• _Provided passage_:
_ _ _ _

Following graduation, Zunic briefly worked for the University of Manitoba’s Planning Research Centre, a position he held until 1952—the same year he registered with the Manitoba Association of Architects. He went on to establish his own practice, with his offices on the second floor of the Canadian Bank of Commerce building, located at the corner of Marion and Tache in St. Boniface. A large number of Zunic’s projects would be built in this area, including the Niakwa Park subdivision.

Important early commissions included the design of a 12-classroom school in St. Pierre-Jolys, Manitoba. Another significant project Zunic worked on in the early stages of his career was the Canadian Legion Gardens on Talbot Avenue in Winnipeg. This development for low-income seniors—a series of small, clean-lined duplex cottages in a park-like setting—was built with the aid of the Central Mortgage and Housing Corporation and Legion members on city-donated land.

From this period onward, Zunic worked not only as an architect, but as a developer and builder as well. His designs expressed a tempered form of modernism that remained open to local conditions and alternative functions. This can be seen in the design of Niakwa Park, which may have been Zunic’s largest project.

During his career, Zunic designed more than 35 schools throughout the province and a large number of churches, including St. Alphonsus Catholic Church (with Victor Sobkowich) and the Holy Family Ukrainian Catholic Church (with Radoslav Zuk). Other notable projects included Happyland Park Swimming Pool, the St. James Civic Centre, and a retirement residence in Gretna, Manitoba.

_ _ _ _

[Data entries]
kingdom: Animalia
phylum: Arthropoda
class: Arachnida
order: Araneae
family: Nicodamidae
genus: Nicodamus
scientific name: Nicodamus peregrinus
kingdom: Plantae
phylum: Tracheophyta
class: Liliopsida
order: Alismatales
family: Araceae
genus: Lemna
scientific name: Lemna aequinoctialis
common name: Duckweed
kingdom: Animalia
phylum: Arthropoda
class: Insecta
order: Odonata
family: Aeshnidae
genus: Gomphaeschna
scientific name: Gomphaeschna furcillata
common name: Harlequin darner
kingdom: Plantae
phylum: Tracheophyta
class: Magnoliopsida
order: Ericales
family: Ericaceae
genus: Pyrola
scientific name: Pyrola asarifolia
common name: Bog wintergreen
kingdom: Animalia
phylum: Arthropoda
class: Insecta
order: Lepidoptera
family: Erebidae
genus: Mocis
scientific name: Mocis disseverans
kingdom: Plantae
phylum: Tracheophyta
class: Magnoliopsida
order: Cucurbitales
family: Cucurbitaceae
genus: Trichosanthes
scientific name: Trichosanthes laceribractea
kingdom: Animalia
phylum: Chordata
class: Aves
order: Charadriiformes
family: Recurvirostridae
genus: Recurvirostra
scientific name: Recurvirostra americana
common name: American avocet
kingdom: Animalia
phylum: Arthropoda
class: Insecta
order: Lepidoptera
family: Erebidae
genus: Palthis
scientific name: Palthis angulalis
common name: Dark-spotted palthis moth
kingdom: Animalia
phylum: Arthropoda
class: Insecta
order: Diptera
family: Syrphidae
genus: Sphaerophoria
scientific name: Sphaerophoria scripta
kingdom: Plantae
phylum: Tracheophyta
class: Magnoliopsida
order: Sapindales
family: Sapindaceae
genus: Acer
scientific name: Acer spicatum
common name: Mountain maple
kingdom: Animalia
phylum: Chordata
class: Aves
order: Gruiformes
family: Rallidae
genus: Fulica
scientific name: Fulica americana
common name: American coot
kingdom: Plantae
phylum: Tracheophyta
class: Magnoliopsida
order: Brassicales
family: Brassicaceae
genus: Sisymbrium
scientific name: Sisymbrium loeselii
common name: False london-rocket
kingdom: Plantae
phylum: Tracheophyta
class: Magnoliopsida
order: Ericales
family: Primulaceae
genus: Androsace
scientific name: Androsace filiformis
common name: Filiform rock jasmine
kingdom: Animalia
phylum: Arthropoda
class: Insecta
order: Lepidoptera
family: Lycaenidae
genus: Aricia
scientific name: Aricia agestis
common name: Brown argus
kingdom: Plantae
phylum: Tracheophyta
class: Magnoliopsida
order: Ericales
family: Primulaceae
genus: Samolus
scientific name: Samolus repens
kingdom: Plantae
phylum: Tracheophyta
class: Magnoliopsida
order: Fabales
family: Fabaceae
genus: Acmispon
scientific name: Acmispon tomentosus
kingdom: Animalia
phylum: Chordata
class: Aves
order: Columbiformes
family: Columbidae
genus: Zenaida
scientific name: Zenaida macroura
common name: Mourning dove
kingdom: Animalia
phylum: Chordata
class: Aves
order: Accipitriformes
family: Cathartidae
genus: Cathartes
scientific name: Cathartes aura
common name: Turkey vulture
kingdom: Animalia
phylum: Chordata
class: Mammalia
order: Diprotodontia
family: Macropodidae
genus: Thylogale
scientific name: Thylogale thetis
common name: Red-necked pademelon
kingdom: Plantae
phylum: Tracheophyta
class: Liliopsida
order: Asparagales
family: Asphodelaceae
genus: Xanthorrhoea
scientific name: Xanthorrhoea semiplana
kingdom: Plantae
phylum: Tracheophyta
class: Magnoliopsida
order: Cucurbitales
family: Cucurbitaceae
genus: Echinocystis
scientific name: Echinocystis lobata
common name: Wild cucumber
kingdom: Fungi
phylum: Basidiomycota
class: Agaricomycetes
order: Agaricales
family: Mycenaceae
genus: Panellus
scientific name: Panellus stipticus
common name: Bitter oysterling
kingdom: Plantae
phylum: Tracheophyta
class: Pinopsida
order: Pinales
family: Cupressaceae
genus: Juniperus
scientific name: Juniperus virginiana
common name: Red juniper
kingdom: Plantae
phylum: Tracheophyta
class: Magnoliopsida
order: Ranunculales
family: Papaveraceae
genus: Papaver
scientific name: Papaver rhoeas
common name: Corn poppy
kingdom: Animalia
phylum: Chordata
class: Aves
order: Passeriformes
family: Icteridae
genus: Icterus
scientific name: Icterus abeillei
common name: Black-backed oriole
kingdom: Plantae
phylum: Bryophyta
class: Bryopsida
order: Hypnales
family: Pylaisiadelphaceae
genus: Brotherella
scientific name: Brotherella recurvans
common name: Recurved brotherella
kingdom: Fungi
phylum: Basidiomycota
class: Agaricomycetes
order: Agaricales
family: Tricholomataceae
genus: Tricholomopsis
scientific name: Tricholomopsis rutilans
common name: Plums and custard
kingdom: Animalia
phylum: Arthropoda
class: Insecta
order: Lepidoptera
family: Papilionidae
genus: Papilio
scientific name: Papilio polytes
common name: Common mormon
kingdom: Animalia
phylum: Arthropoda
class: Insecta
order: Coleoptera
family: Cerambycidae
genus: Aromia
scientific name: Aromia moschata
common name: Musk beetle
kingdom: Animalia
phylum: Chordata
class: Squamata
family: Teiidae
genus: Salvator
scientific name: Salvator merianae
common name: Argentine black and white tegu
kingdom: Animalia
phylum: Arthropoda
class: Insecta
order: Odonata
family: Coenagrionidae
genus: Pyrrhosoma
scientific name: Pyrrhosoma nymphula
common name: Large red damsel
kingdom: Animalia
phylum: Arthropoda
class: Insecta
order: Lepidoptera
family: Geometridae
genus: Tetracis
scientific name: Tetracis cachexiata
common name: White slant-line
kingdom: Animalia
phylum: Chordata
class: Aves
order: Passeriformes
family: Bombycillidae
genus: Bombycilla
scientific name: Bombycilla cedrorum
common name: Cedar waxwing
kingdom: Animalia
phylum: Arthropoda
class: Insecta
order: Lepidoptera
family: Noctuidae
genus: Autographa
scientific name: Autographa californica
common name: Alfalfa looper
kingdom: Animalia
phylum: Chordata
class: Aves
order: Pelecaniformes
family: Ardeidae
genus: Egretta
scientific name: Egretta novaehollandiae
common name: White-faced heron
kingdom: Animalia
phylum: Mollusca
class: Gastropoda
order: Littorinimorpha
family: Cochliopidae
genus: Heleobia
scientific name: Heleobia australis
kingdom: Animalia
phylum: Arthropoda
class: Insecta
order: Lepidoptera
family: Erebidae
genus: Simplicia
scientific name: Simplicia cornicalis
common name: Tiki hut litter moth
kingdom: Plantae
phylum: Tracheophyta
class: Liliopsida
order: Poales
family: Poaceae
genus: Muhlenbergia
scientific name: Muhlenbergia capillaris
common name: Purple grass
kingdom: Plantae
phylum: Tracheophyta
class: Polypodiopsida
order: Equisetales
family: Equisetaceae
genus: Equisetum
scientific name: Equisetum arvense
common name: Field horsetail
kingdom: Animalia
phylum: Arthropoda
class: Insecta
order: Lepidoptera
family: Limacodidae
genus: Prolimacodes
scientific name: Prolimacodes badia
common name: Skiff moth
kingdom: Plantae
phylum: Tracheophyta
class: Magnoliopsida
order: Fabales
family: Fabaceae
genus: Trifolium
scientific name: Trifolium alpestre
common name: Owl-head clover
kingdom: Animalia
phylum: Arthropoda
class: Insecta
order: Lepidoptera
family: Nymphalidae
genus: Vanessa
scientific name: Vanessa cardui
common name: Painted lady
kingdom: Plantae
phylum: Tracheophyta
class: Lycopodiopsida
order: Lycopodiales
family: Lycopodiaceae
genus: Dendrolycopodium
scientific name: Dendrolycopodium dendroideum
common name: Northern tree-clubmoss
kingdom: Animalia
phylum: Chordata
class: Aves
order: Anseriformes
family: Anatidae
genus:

_ _ _ _

From the passage on Zunic's career, list every project of his that it identifies by a proper name.

- Niakwa Park subdivision
- Canadian Legion Gardens
- St. Alphonsus Catholic Church
- Holy Family Ukrainian Catholic Church
- Happyland Park Swimming Pool
- St. James Civic Centre